_SELECTED PASSAGE_
# # #

4.2 Can the impact of the tariffs announced by the United States and its trading partners already be detected in the data? Some initial evidence

In the United States, firms operating in the targeted sectors seem to have initially circumvented part of the adverse impact of tariffs by frontloading their imports. US imports from China of products targeted by the US tariffs increased before the tariffs came into effect and declined in the aftermath (see Chart 6).[24] Total US imports also rose sharply, by 9.1% year on year in the third quarter of 2018, partly reflecting firms’ stockpiling. The increase was associated with a surge in inventories, while business investment declined. Although this suggests the presence of frontloading effects, the sharp rise in imports may also reflect buoyant US domestic demand on the back of procyclical fiscal stimuli and strong labour market conditions.

Chart 6

US imports from China and tariff implementation

(t = months of tariff implementation)

# # #

_AVAILABLE DATA_
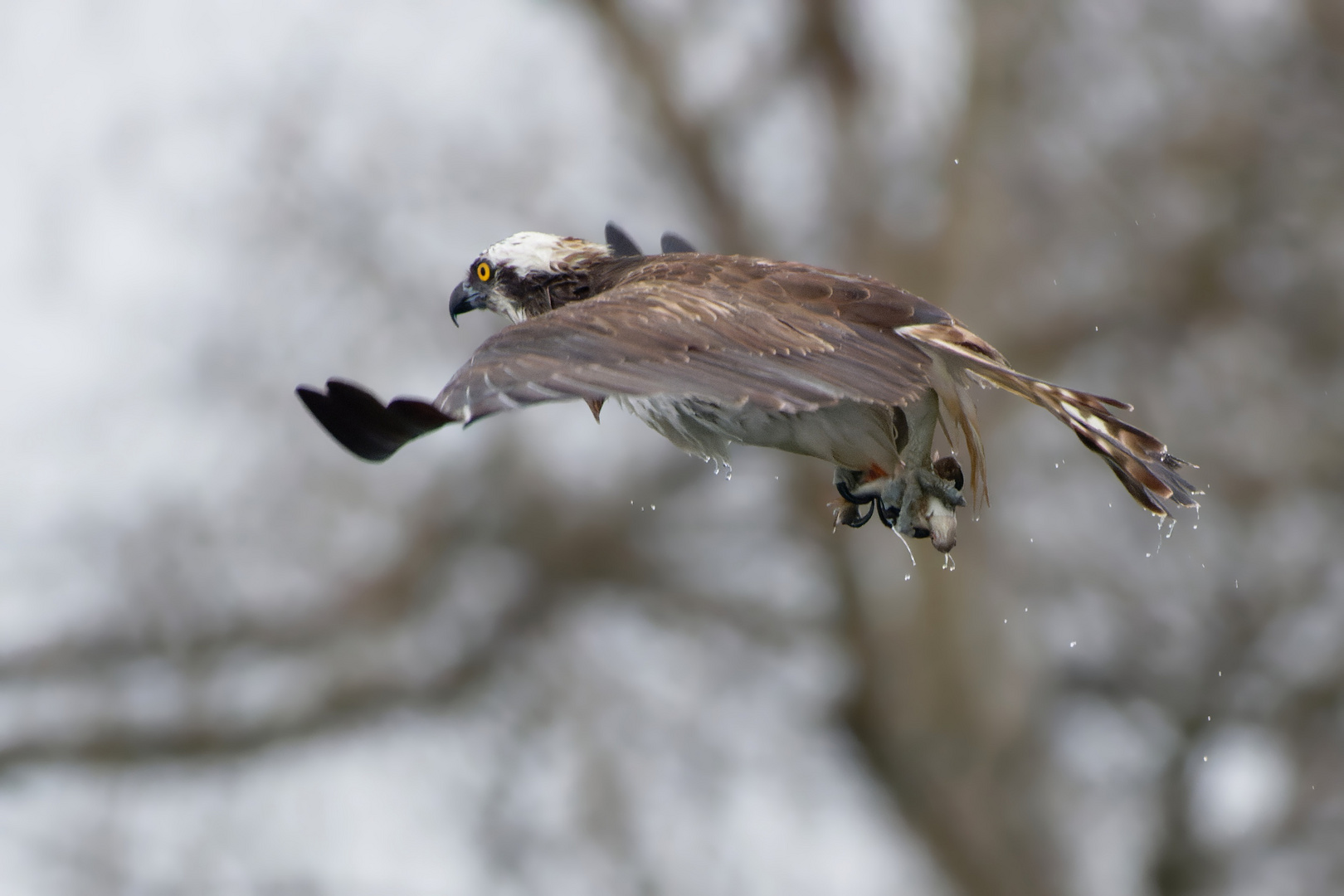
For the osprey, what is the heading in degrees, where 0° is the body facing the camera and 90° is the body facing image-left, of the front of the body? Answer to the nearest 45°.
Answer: approximately 90°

# # #

_TASK TO CARRY OUT_
Could you write out, word for word, the part of the passage on US tariffs above, starting with "4.2 Can the" and going on through "labour market conditions."?

_EXERCISE RESULT_
4.2 Can the impact of the tariffs announced by the United States and its trading partners already be detected in the data? Some initial evidence

In the United States, firms operating in the targeted sectors seem to have initially circumvented part of the adverse impact of tariffs by frontloading their imports. US imports from China of products targeted by the US tariffs increased before the tariffs came into effect and declined in the aftermath (see Chart 6).[24] Total US imports also rose sharply, by 9.1% year on year in the third quarter of 2018, partly reflecting firms’ stockpiling. The increase was associated with a surge in inventories, while business investment declined. Although this suggests the presence of frontloading effects, the sharp rise in imports may also reflect buoyant US domestic demand on the back of procyclical fiscal stimuli and strong labour market conditions.